FREEDOM OF THE PRESS 

by William H. Benson

November 15, 2007

     On November 17, 1734, New York’s colonial authorities arrested Peter Zenger, a recent immigrant from Germany who had, upon his arrival, begun printing the New York Weekly Journal. William Cosby, the governor, charged Zenger with publishing articles about the governor that he considered libelous. However, the court acquitted Zenger on August 4, 1735, arguing that even though Zenger had written highly critical comments about the governor, everything he wrote was true.

     The case set an important American tradition, that those serving in public positions are valid subjects for public criticism, but that the criticisms must be true. The case paved the way for freedom of the press, which was then guaranteed in the First Amendment of Madison’s Bill of Rights in 1789: “Congress shall make no law . . . abridging the freedom . . . of the press.”

     In 1798, during the John Adams administration, a Federalist-controlled Congress passed a controversial law, known as the Sedition Act, which prohibited the publishing or even the utterance of any “false, scandalous, and malicious” criticism of the government or its top officials. Ten Jeffersonian Republicans, mostly newspaper editors, were convicted, and three were jailed. An outraged Jefferson declared that the Sedition Act was a violation of the First Amendment. After a time, the Sedition Act was struck down.

     So we see that a certain tension has marked relations between public officials and the press throughout American history. Kennedy had a wonderful rapport with the press, probably the best of any modern-day President. The Washington press corps loved his charm and appreciated his wit during their press meetings. Nixon had the worst. After his failure to win the election as governor of California, he leveled them with his rejoinder, “You won’t have me to kick around anymore.”
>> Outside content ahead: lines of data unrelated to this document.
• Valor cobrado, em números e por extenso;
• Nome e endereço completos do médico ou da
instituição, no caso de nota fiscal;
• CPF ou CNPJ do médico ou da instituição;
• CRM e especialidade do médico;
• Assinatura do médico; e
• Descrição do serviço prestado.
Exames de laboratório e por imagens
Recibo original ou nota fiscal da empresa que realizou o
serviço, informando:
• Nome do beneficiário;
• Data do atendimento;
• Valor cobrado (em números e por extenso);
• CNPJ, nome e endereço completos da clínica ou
     In a new book, The Greatest Story Ever Sold, Frank Rich, a columnist for the New York Times, makes a strong case that George W. Bush, Dick Cheney, Colin Powell, and Donald Rumsfeld artfully deceived the press in their run-up for war against Iraq, and “the press, by and large, took the bait.”

     The war was sold upon certain premises: that there was an official Iraqi connection with at least one of the 9/11 terrorists, that Sadaam Hussein had weapons of mass destruction, specifically aluminum tubes used to enrich uranium, and that there was no reason to wait for the final proof—a nuclear explosion.
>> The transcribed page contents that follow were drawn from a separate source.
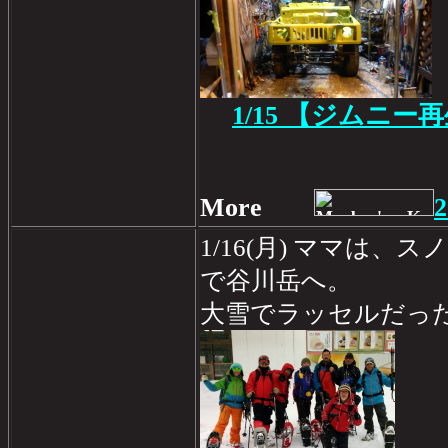
1/15 【ジムニー
More
2
1/16(月) ママは
で谷川岳へ。
大雪でラッセルだっ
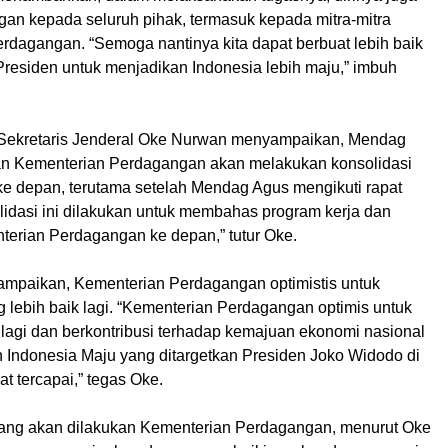
an kepada seluruh pihak, termasuk kepada mitra-mitra
rdagangan. “Semoga nantinya kita dapat berbuat lebih baik
Presiden untuk menjadikan Indonesia lebih maju,” imbuh
 Sekretaris Jenderal Oke Nurwan menyampaikan, Mendag
an Kementerian Perdagangan akan melakukan konsolidasi
 ke depan, terutama setelah Mendag Agus mengikuti rapat
lidasi ini dilakukan untuk membahas program kerja dan
terian Perdagangan ke depan,” tutur Oke.
mpaikan, Kementerian Perdagangan optimistis untuk
 lebih baik lagi. “Kementerian Perdagangan optimis untuk
 lagi dan berkontribusi terhadap kemajuan ekonomi nasional
n Indonesia Maju yang ditargetkan Presiden Joko Widodo di
t tercapai,” tegas Oke.
ang akan dilakukan Kementerian Perdagangan, menurut Oke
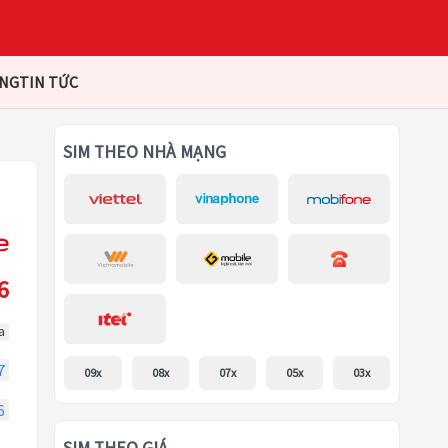
ÀNG
TIN TỨC
SIM THEO NHÀ MẠNG
6
a
7
09x
08x
07x
05x
03x
6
     We soon learned that none of these claims was even remotely true, and that this was not simply a case of incorrect intelligence. A British memo surfaced in July of 2002, months before the war, which said that “the intelligence and facts” about W.M.D.’s “were being fixed around the policy” of going to war.
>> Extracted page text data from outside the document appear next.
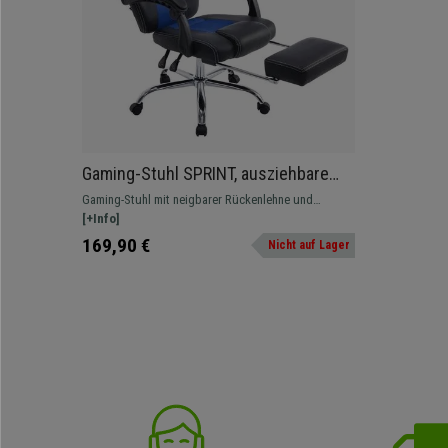
Gaming-Stuhl SPRINT, ausziehbare
Fußablage, Leder- und
Gaming-Stuhl mit neigbarer Rückenlehne und
atmungsaktiver Netzstoffbezug,
ausziehbarer Fußablage, hochwertiger Kunstleder-
[+Info]
Farbe Blau
und atmungsaktiver Netzstoffbezug, in vielen
169,90 €
Nicht auf Lager
Farben erhältlich.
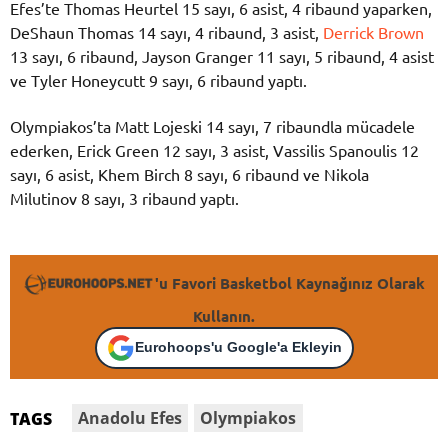
Efes’te Thomas Heurtel 15 sayı, 6 asist, 4 ribaund yaparken,
DeShaun Thomas 14 sayı, 4 ribaund, 3 asist,
Derrick Brown
13 sayı, 6 ribaund, Jayson Granger 11 sayı, 5 ribaund, 4 asist
ve Tyler Honeycutt 9 sayı, 6 ribaund yaptı.
Olympiakos’ta Matt Lojeski 14 sayı, 7 ribaundla mücadele
ederken, Erick Green 12 sayı, 3 asist, Vassilis Spanoulis 12
sayı, 6 asist, Khem Birch 8 sayı, 6 ribaund ve Nikola
Milutinov 8 sayı, 3 ribaund yaptı.
'u Favori Basketbol Kaynağınız Olarak
Kullanın.
Eurohoops'u Google'a Ekleyin
Anadolu Efes
Olympiakos
TAGS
     A biographer of Bush’s Presidency recently wrote: “Bush was not relying on intelligence to buttress his claims of Saddam’s dark fantasies of plotting attacks on America with Al Qaeda. . . . For no such intelligence existed.”

     There is plenty of blame to share for this failure, and some rests upon the newspapers and the reporters. They should have known better than to swallow all that Bush was saying. They should have dug deeper and not buried their concerns on the back pages.

     A reviewer of Rich’s book asked a series of pointed questions: “How could this have happened? How could some of the best, most fact-checked, most reputable news organizations in the English-speaking world have been so gullible? How can one explain the temporary paralysis of skepticism?”

     A writer to be worth anything must think unconventionally, and she or he must question everything, take nothing on faith until she or he has proved true what the political leaders are saying. Narrow-mindedness, prejudice, and narrow horizons can stand in the way of getting at the truth. That is the funny thing about facts; they keep getting in the way of our prejudices, and our own biased distortions of the truth.

     It is the duty of the press in a free society to certify as true that which the politicians publicly state, and if it is not true, to say that it is false. That was the premise of Zenger’s case, and in Bush’s geared-up campaign to take out Saddam Hussein, the press failed to attack, criticize, or even act skeptical.